The past 20 years have seen a rethinking of many assumptions that were considered indisputable in the early 1990s. Francis Fukuyama’s “end of history” never came, and democratic regimes did not spread throughout the world. Global disarmament has not become a reality, while there are more military interventions around the world today than ever before.
But more important, the “post-industrial” model has not become the predominant one as anticipated. On the contrary, we are witnessing a renaissance of industrial countries and the rise of resource economies, even while the United States and Europe are grappling with serious financial problems.
There is a simple explanation for this trend. After launching the technological revolution, the West has created powerful competition in the information products sector that has led to a rapid decline in prices for those goods. Technologies that were rare in the 1990s are so widespread today that they are almost considered free public goods. Take, for example, Wi-Fi in restaurants and cafes.
At the same time, however, the greatest profits have gone not to those who first developed the technologies but to companies that mass-produce the hardware incorporating them. For example, mobile phone technology was invented in the United States, but Finland’s Nokia led in mobile phone sales for many years. The GPS system was also created in the United States, but more cars in Europe make use of it than in the United States. China has long been the largest exporter of computers, home electronics and mobile phone-related products.

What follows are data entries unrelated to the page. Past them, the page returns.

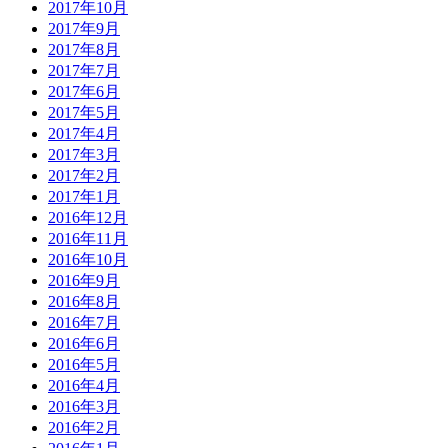
2017年10月
2017年9月
2017年8月
2017年7月
2017年6月
2017年5月
2017年4月
2017年3月
2017年2月
2017年1月
2016年12月
2016年11月
2016年10月
2016年9月
2016年8月
2016年7月
2016年6月
2016年5月
2016年4月
2016年3月
2016年2月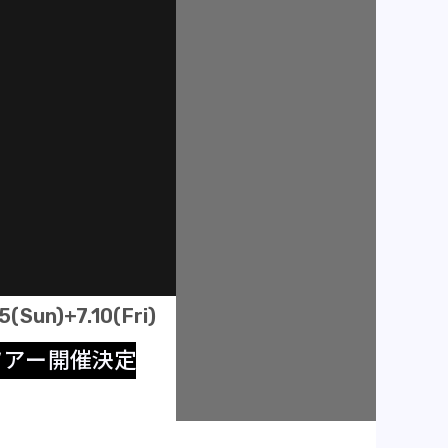
5(Sun)+7.10(Fri)
ツ
ア
ー
開
催
決
定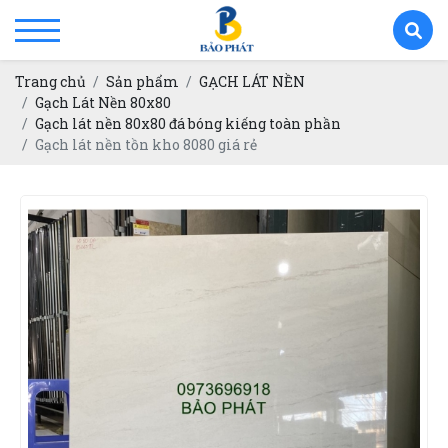
Trang chủ
Sản phẩm
GẠCH LÁT NỀN
Gạch Lát Nền 80x80
Gạch lát nền 80x80 đá bóng kiếng toàn phần
Gạch lát nền tồn kho 8080 giá rẻ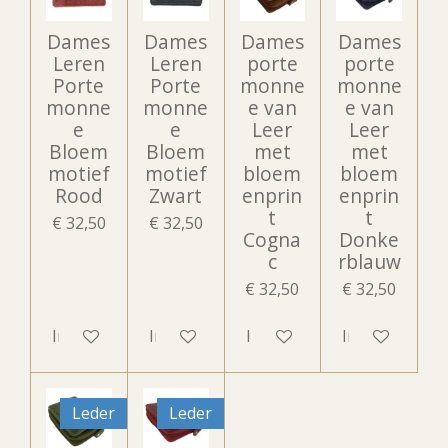
Dames
Dames
Dames
Dames
Leren
Leren
porte
porte
Porte
Porte
monne
monne
monne
monne
e van
e van
e
e
Leer
Leer
Bloem
Bloem
met
met
motief
motief
bloem
bloem
Rood
Zwart
enprin
enprin
t
t
€ 32,50
€ 32,50
Cogna
Donke
c
rblauw
€ 32,50
€ 32,50
In winkelwagen
In winkelwagen
In winkelwagen
In winkelwag
Leder
Leder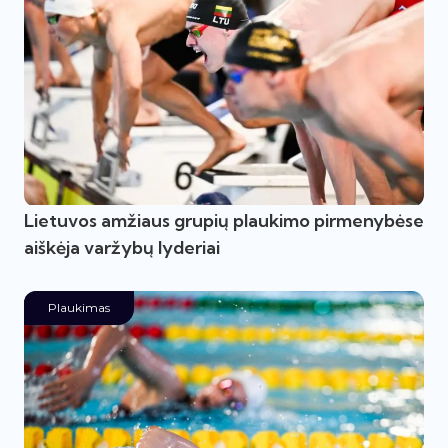
Lietuvos amžiaus grupių plaukimo pirmenybėse
aiškėja varžybų lyderiai
Plaukimas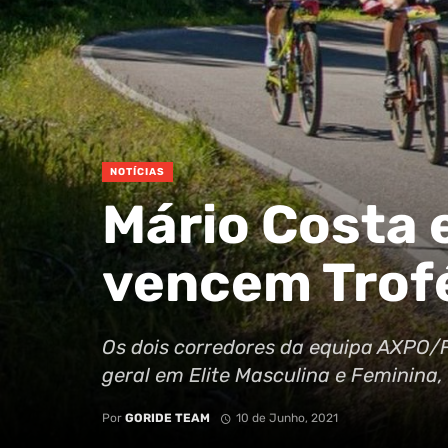
NOTÍCIAS
Mário Costa 
vencem Trofé
Os dois corredores da equipa AXPO/
geral em Elite Masculina e Feminina,
Por
GORIDE TEAM
10 de Junho, 2021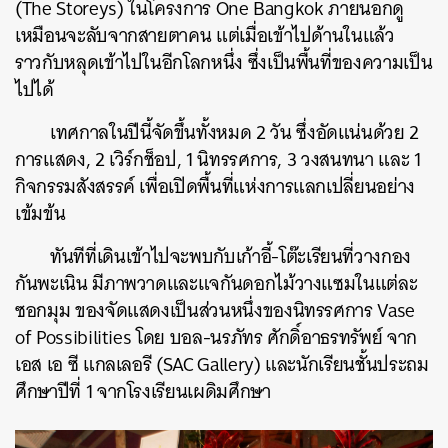
(The Storeys) ในโครงการ One Bangkok ภายนอกดู
เหมือนจะลับจากสายตาคน แต่เมื่อเข้าไปด้านในแล้ว
ราวกับหลุดเข้าไปในอีกโลกหนึ่ง ซึ่งเป็นพื้นที่ของความเป็น
ไปได้
เทศกาลในปีนี้จัดขึ้นทั้งหมด 2 วัน ซึ่งอัดแน่นด้วย 2
การแสดง, 2 เวิร์กช็อป, 1 นิทรรศการ, 3 วงสนทนา และ 1
กิจกรรมสังสรรค์ เพื่อเปิดพื้นที่แห่งการแลกเปลี่ยนอย่าง
เข้มข้น
ทันทีที่เดินเข้าไปจะพบกับเก้าอี้-โต๊ะเรียนที่วางกอง
กันพะเนิน มีภาพวาดและแจกันดอกไม้วางแซมในแต่ละ
ซอกมุม ของจัดแสดงเป็นส่วนหนึ่งของนิทรรศการ Vase
of Possibilities โดย บอล-นรภัทร ศักดิ์อาธรทรัพย์ จาก
เอส เอ ซี แกลเลอรี (SAC Gallery) และนักเรียนชั้นประถม
ศึกษาปีที่ 1 จากโรงเรียนเผดิมศึกษา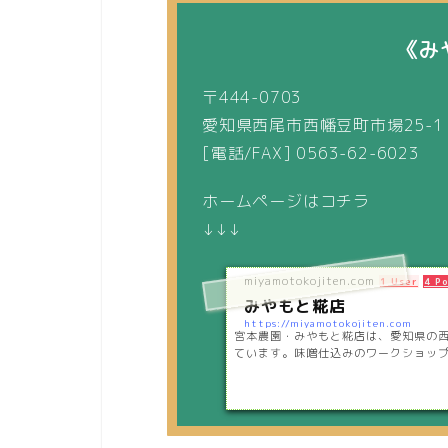
《み
〒444-0703
愛知県西尾市西幡豆町市場25-1
[電話/FAX] 0563-62-6023
ホームページはコチラ
↓↓↓
miyamotokojiten.com
1 User
4 P
みやもと糀店
https://miyamotokojiten.com
宮本農園・みやもと糀店は、愛知県の
ています。味噌仕込みのワークショッ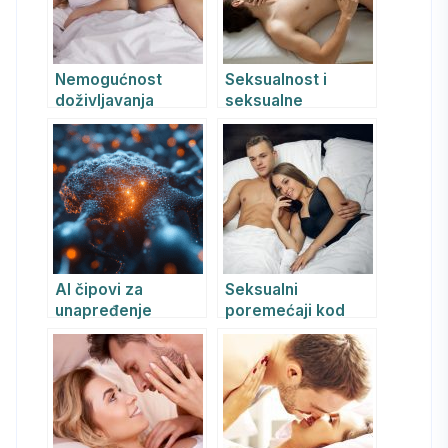
Nemogućnost
Seksualnost i
doživljavanja
seksualne
orgazma kod žene
disfunkcije kod
žena sa aspekta
REBT i telesne
psihoterapije:
Uzroci, simptomi i
lečenje
AI čipovi za
Seksualni
unapređenje
poremećaji kod
ljudske
žena: najčešći
inteligencije:
problemi i rešenja
Multidisciplinarni
kroz psihijatrijski i
pregled
REBT
tehnologije i njenog
psihoterapijski
uticaja na društvo
pristup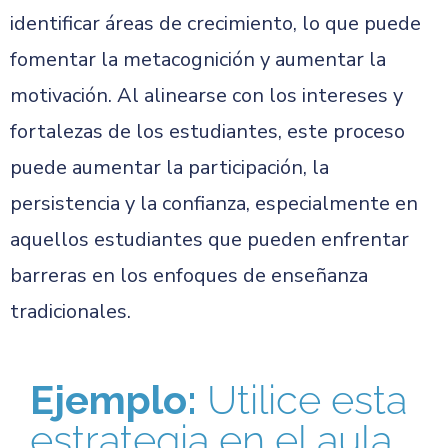
identificar áreas de crecimiento, lo que puede
fomentar la metacognición y aumentar la
motivación. Al alinearse con los intereses y
fortalezas de los estudiantes, este proceso
puede aumentar la participación, la
persistencia y la confianza, especialmente en
aquellos estudiantes que pueden enfrentar
barreras en los enfoques de enseñanza
tradicionales.
Ejemplo:
Utilice esta
estrategia en el aula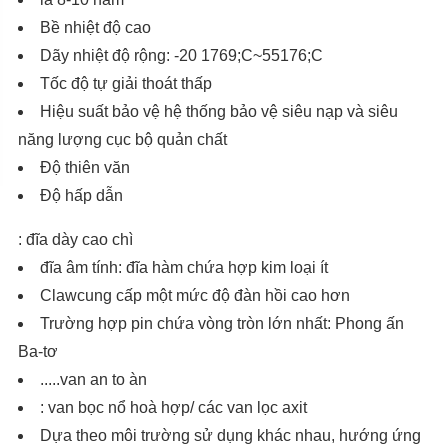
Bề nhiệt độ cao
Dãy nhiệt độ rộng: -20 1769;C~55176;C
Tốc độ tự giải thoát thấp
Hiệu suất bảo vệ hệ thống bảo vệ siêu nạp và siêu
năng lượng cục bộ quản chất
Độ thiên văn
Độ hấp dẫn
: đĩa dày cao chì
đĩa âm tính: đĩa hàm chứa hợp kim loại ít
Clawcung cấp một mức độ đàn hồi cao hơn
Trường hợp pin chứa vòng tròn lớn nhất: Phong ấn
Ba-tơ
.....van an to àn
: van bọc nổ hoà hợp/ các van lọc axit
Dựa theo môi trường sử dụng khác nhau, hướng ứng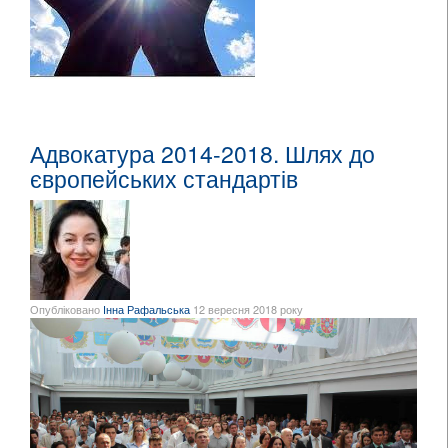
Адвокатура 2014-2018. Шлях до
європейських стандартів
Опубліковано
Інна Рафальська
12 вересня 2018 року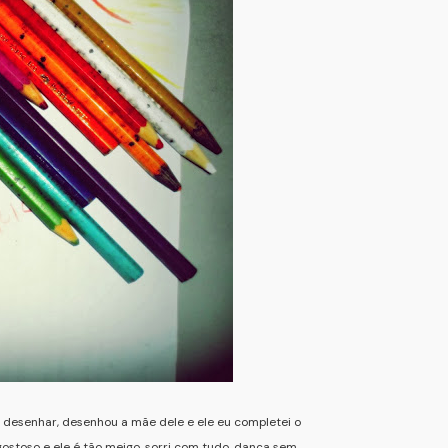
 desenhar, desenhou a mãe dele e ele eu completei o
 gostoso e ele é tão meigo, sorri com tudo, dança sem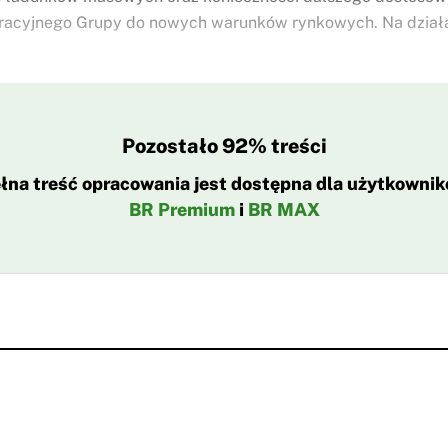
racyjnego Grupy do nowych warunków rynkowych. Na dział
Pozostało 92% treści
łna treść opracowania jest dostępna dla użytkowni
BR Premium
i
BR MAX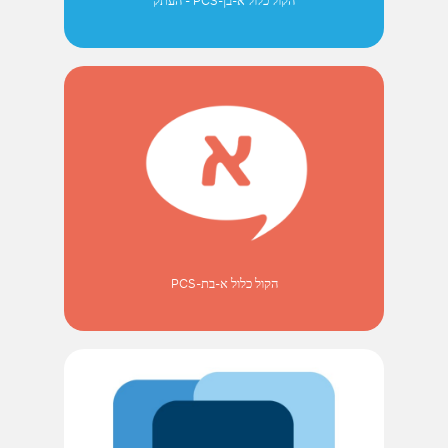
הקול כלול א-בן-PCS - העתק
הקול כלול א-בת-PCS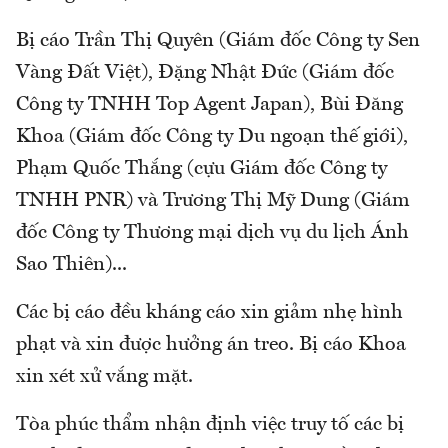
Bị cáo Trần Thị Quyên (Giám đốc Công ty Sen
Vàng Đất Việt), Đặng Nhật Đức (Giám đốc
Công ty TNHH Top Agent Japan), Bùi Đăng
Khoa (Giám đốc Công ty Du ngoạn thế giới),
Phạm Quốc Thắng (cựu Giám đốc Công ty
TNHH PNR) và Trương Thị Mỹ Dung (Giám
đốc Công ty Thương mại dịch vụ du lịch Ánh
Sao Thiên)...
Các bị cáo đều kháng cáo xin giảm nhẹ hình
phạt và xin được hưởng án treo. Bị cáo Khoa
xin xét xử vắng mặt.
Tòa phúc thẩm nhận định việc truy tố các bị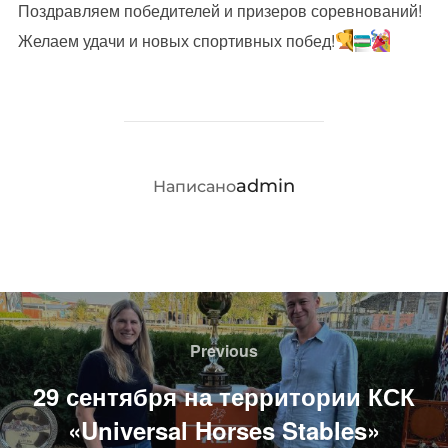
Поздравляем победителей и призеров соревнований!
Желаем удачи и новых спортивных побед!
АВТОР ЗАПИСИ
admin
Написано
Навигация
по
Previous
Previous
записям
29 сентября на территории КСК
«Universal Horses Stables»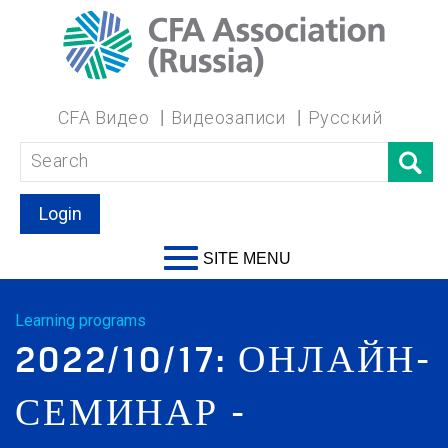
CFA Видео
Видеозаписи
Русский
Login
SITE MENU
Learning programs
2022/10/17: ОНЛАЙН-
СЕМИНАР -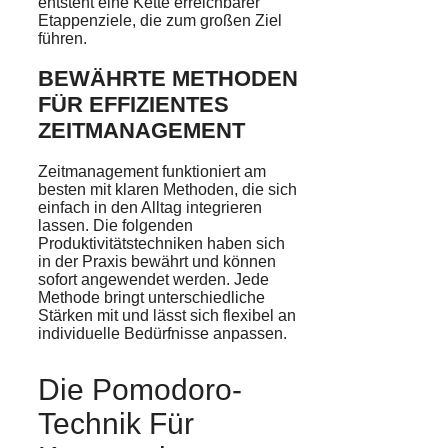
entsteht eine Kette erreichbarer
Etappenziele, die zum großen Ziel
führen.
BEWÄHRTE METHODEN
FÜR EFFIZIENTES
ZEITMANAGEMENT
Zeitmanagement funktioniert am
besten mit klaren Methoden, die sich
einfach in den Alltag integrieren
lassen. Die folgenden
Produktivitätstechniken haben sich
in der Praxis bewährt und können
sofort angewendet werden. Jede
Methode bringt unterschiedliche
Stärken mit und lässt sich flexibel an
individuelle Bedürfnisse anpassen.
Die Pomodoro-
Technik Für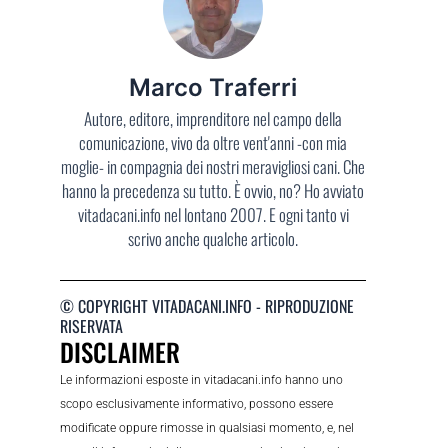
Marco Traferri
Autore, editore, imprenditore nel campo della
comunicazione, vivo da oltre vent'anni -con mia
moglie- in compagnia dei nostri meravigliosi cani. Che
hanno la precedenza su tutto. È ovvio, no? Ho avviato
vitadacani.info nel lontano 2007. E ogni tanto vi
scrivo anche qualche articolo.
© COPYRIGHT VITADACANI.INFO - RIPRODUZIONE
RISERVATA
DISCLAIMER
Le informazioni esposte in vitadacani.info hanno uno
scopo esclusivamente informativo, possono essere
modificate oppure rimosse in qualsiasi momento, e, nel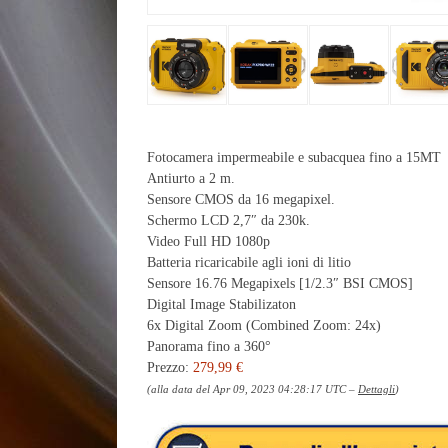
Fotocamera impermeabile e subacquea fino a 15MT
Antiurto a 2 m.
Sensore CMOS da 16 megapixel.
Schermo LCD 2,7″ da 230k.
Video Full HD 1080p
Batteria ricaricabile agli ioni di litio
Sensore 16.76 Megapixels [1/2.3″ BSI CMOS]
Digital Image Stabilizaton
6x Digital Zoom (Combined Zoom: 24x)
Panorama fino a 360°
Prezzo:
279,99 €
(alla data del Apr 09, 2023 04:28:17 UTC –
Dettagli
)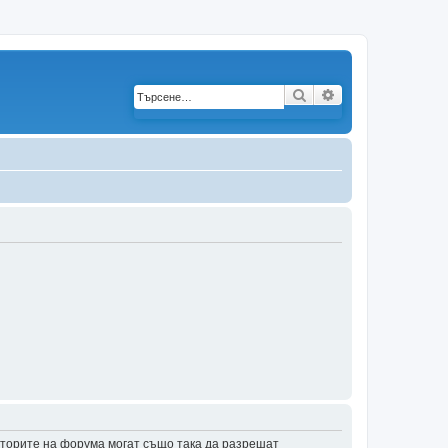
Търсене
Разширено търс
аторите на форума могат също така да разрешат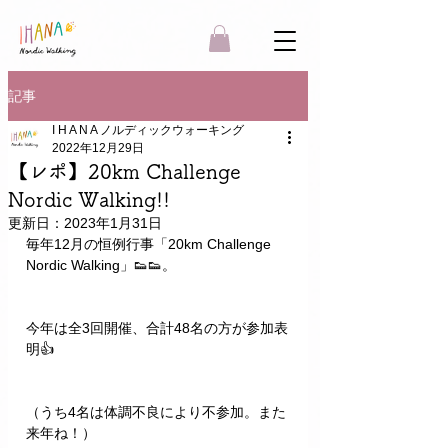
記事
I H A N A ノルディックウォーキング
2022年12月29日
【レポ】20km Challenge
Nordic Walking!!
更新日：
2023年1月31日
毎年12月の恒例行事「20km Challenge 
Nordic Walking」👟👟。
今年は全3回開催、合計48名の方が参加表
明👍
（うち4名は体調不良により不参加。また
来年ね！）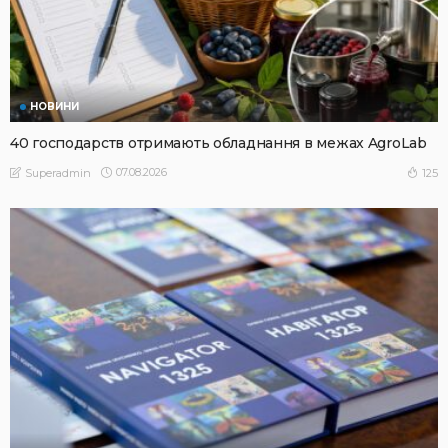
НОВИНИ
40 господарств отримають обладнання в межах AgroLab
07.08.2026
125
Superadmin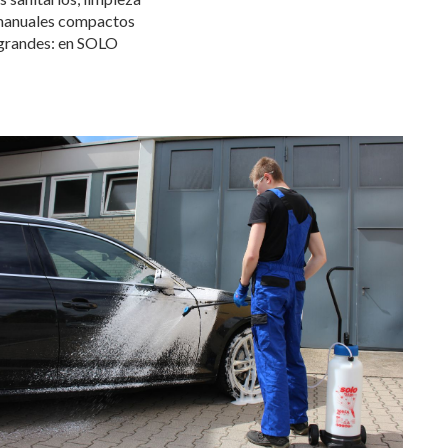
s manuales compactos
 grandes: en SOLO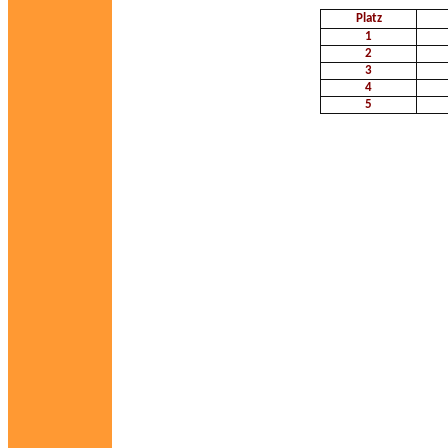
Platz
1
2
3
4
5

What’s more, as mobile phone and computer technologies have dropped in price and the standard of living has risen in various countries, the opportunities for growth in industrialized countries appear limitless.
As a result, there is great potential today for an industrial renaissance. Economist Vadim Malkin argued in a Nov. 17 Vedomosti op-ed that over the past 25 years, most countries that spent more than 2.5 percent of their gross domestic product on research and development showed far less economic growth than industrialized countries that spent less than 1 percent of GDP on research and development but actively borrowed advanced technologies from abroad. The leaders in technology, thus, have been those countries that excel in technical and engineering education and are able to produce a large class of highly skilled workers.
Unfortunately, Russia is an exception to this rule. In recent years, 39 percent of all Chinese university graduates earned engineering degrees, compared to 28 percent in Germany and fewer than 14 percent in Russia. The system of vocational training has been almost completely destroyed since the Soviet collapse. The number of highly skilled industrial workers increased 2.8 times in China between 1995 and 2010 but more than halved in Russia over the same period.
Russia’s leaders have been speaking about the importance of technological breakthroughs and the need to build an “information society.” But new technologies themselves have limited value if the country cannot manufacture goods based on this know-how. For example, the United States, the most technologically advanced country in the world, earns only 4 percent of its export income from patents and licenses. But in Germany, manufactured goods account for more than 87 percent of all exports, of which more than 40 percent contain technological components.
In the 21st century, technology can bring wealth to a country that can produce finished goods that are in demand on the global market and competitive domestically. In their pursuit of creating an innovation-based, modernized economy, Russian authorities need to learn this lesson and focus more of their attention on improving the country’s industrial and manufacturing capabilities. A good place to start would be by reducing the tax burden for industrial enterprises.
It is unfair to compare Russia’s economic development with China because the countries are far too different. A better comparison would be with Poland, the Czech Republic and Hungary, which have all recently emerged as Europe’s new industrial powerhouses. Take, for example, one striking figure: More automobiles were manufactured in Slovakia in 2009 than in all of Russia.
Russia needs to re-establish its prestige as a leader in technical and engineering-based professions. To be sure, this economic shift requires many years, if not decades, but a few signs of progress can already be discerned. For the first time, the 2011 St. Petersburg International Economic Forum will include a session on training and developing engineers to help rebuild Russia.
This is one small but important indication that Russia is coming to see industrialization as a key element toward modernization.